The starter? Destined for my brother, visiting from D.C.  The gang of baking oddities?  Tools for making sourdough when traveling.  My mother?  A woman who knows her weakness for bread.  And who—only in the right company—will curse for comedic emphasis.

The thing about starter is, well, to put it in unladylike motherly comedic terms: it’s a bitch.  When Dave brought some home from Canary Square, it came labeled as such.  Bitch. Written in block letters on a piece of masking tape.  A point quickly reinforced.

A starter requires daily feeding.  If you are not careful, you can overfeed it.  Which is what happened when I was home.  The bitch expanded, popped its top, oozed out of its container (so much that it tipped sideways), and covered an index card that had installation measurements for my mother’s new door. 

Hence her quote.  She has yet to get a dog, so she definitely isn’t going to be tied down by sourdough.  No matter how good.  

And it makes very good bread.  The recipe I use faithfully is from Tartine Bread, a cookbook from their San Francisco bakery.  Their country sourdough requires 8 to 10 hours start to finish and involves 15 pages of instructions.  (In fact, I am not going to write the instructions for fear of carpal tunnel.)  Instead, I have included a picture of the final product (starter itself isn’t going to win any beauty contests).  Suffice to say if you enjoy making bread, I highly recommend the book.

In the meantime, here are some tips for feeding a sourdough starter.  Which, it turns out, is a lot like the parenting you’d provide a small child (minus the bit about ‘nam).  Though you might want to think of a name other than bitch.  My brother started to refer to his as “Animal.”  Which is very appropriate.  Brother, this is for you.

How to Feed Your Starter Your Animal:

Replace what you take. 
To feed your animal (which I keep in a plastic quart container), remove about a third of the starter and replace it with roughly the same amount of a mixture of flour and water (about 60/40, respectively).

Use what you have.
No need to feed with bread flour, AP will do.  Or use bread flour, if that's what is around.  Whatever.

If you don’t feed it, it will die.

◆ **LISTED ENTRIES**
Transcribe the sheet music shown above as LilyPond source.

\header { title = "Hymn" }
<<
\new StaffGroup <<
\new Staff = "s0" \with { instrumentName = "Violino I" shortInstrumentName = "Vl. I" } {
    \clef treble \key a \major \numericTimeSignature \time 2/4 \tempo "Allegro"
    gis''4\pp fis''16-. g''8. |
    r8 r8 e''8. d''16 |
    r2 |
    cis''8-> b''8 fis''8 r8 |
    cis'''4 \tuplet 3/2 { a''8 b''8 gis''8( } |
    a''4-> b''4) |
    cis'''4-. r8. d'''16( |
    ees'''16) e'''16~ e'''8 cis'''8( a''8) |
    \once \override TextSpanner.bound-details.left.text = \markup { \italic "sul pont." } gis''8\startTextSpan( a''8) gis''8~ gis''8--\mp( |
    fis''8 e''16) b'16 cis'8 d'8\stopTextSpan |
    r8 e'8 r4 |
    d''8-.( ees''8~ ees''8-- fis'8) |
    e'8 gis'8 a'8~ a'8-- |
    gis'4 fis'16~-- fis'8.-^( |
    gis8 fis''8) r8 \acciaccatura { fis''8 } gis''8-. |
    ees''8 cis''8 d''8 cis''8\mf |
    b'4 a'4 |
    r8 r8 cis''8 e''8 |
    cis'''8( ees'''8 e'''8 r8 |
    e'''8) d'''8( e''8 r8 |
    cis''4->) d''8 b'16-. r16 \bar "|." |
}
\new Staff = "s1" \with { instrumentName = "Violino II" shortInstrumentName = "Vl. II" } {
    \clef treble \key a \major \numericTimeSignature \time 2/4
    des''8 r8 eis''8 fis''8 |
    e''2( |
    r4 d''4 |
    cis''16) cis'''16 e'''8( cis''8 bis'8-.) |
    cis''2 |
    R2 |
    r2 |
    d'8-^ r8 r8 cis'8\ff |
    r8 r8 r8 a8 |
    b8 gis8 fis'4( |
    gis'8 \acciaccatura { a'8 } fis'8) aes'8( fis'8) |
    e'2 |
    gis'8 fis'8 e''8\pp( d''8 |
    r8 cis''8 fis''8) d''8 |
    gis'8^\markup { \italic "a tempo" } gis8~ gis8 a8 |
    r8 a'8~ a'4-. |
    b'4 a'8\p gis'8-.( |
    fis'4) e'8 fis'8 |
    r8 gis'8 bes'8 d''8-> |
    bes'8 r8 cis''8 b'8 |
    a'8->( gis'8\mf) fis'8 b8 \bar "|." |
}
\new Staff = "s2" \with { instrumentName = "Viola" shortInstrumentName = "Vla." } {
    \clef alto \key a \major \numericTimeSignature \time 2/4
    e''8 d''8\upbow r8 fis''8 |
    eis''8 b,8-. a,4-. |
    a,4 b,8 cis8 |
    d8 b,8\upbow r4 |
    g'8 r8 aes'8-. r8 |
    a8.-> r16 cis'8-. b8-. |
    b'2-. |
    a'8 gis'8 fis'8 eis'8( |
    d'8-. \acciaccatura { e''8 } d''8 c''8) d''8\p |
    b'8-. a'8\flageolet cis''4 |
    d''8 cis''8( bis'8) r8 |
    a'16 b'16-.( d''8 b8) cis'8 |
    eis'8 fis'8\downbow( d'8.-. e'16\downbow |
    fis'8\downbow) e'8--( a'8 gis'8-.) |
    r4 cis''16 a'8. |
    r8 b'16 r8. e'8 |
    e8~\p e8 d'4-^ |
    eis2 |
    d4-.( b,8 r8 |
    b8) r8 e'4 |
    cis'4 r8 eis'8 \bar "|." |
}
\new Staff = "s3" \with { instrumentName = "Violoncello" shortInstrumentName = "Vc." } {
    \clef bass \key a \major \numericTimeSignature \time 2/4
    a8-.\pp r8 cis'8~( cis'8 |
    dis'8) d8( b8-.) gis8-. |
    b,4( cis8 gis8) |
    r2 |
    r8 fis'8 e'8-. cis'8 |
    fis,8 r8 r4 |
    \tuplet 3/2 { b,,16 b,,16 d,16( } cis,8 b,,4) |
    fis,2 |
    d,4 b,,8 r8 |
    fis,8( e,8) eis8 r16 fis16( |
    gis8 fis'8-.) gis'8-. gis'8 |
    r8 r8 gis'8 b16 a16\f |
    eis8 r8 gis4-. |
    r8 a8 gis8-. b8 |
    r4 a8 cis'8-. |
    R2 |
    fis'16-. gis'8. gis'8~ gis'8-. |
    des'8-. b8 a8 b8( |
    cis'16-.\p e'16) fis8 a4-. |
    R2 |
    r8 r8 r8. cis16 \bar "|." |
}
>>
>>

◆ **PROBLEM SET**
1. Shorten the paragraph of the sourdough post that begins "And it makes very good bread" and keep its main facts.
2. Resume the sourdough post after its final sentence and keep going in the same voice.
The listing has no connection to the sourdough post.

◆ **RESPONSES**
1. The starter makes very good bread. I faithfully use the country sourdough recipe from Tartine Bread, the cookbook from their San Francisco bakery. It takes 8 to 10 hours and 15 pages of instructions, so I've included a picture of the finished loaf instead of the steps. If you enjoy making bread, I highly recommend the book.

2.
Starter becomes cultured with wild yeast and bacteria.  These things need food.  If they don't get food, starter will die.  The end. (You should feed the starter once a day, if kept out at room temperature.)

Mistakes will be made.
It’s pretty hard to kill a starter, unless you utterly neglect it.  A healthy one will double in volume after a feeding.  If yours doesn’t perform this parlor trick, it may not be strong enough to raise bread.  Try taking out more of your starter, and feed it again with more flour and water.  When it floats in warm water, it is ready for bread making.

This is like ‘nam.  There are no rules.
Trust your instincts. Does your starter seem a little wet?  (It should resemble a loose dough.)  Add a bit more flour.  Traveling from Boston to Syracuse?  Best to slightly underfeed it, so the starter does not crawl out of your bag and all over your car. 

Plan ahead.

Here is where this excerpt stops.